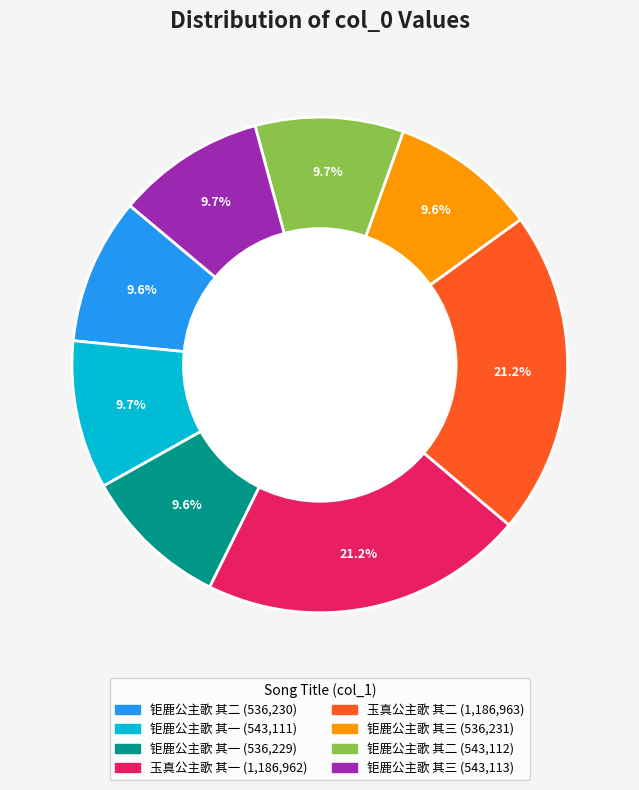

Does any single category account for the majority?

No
---
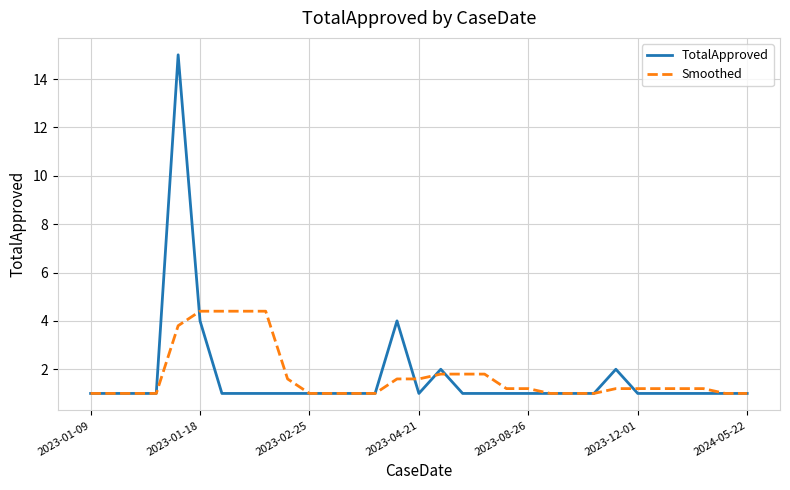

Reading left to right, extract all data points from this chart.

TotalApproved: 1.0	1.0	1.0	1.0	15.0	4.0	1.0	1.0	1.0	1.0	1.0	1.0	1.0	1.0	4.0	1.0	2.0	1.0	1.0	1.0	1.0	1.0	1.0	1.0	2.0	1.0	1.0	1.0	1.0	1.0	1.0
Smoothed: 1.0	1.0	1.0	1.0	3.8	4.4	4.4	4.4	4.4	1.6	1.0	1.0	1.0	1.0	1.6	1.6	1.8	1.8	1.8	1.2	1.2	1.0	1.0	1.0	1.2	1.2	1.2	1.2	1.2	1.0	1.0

- **Task goal**:
Count the lines in the listing above that contain the word "from", and give only that number.

- **Result for this task**:
1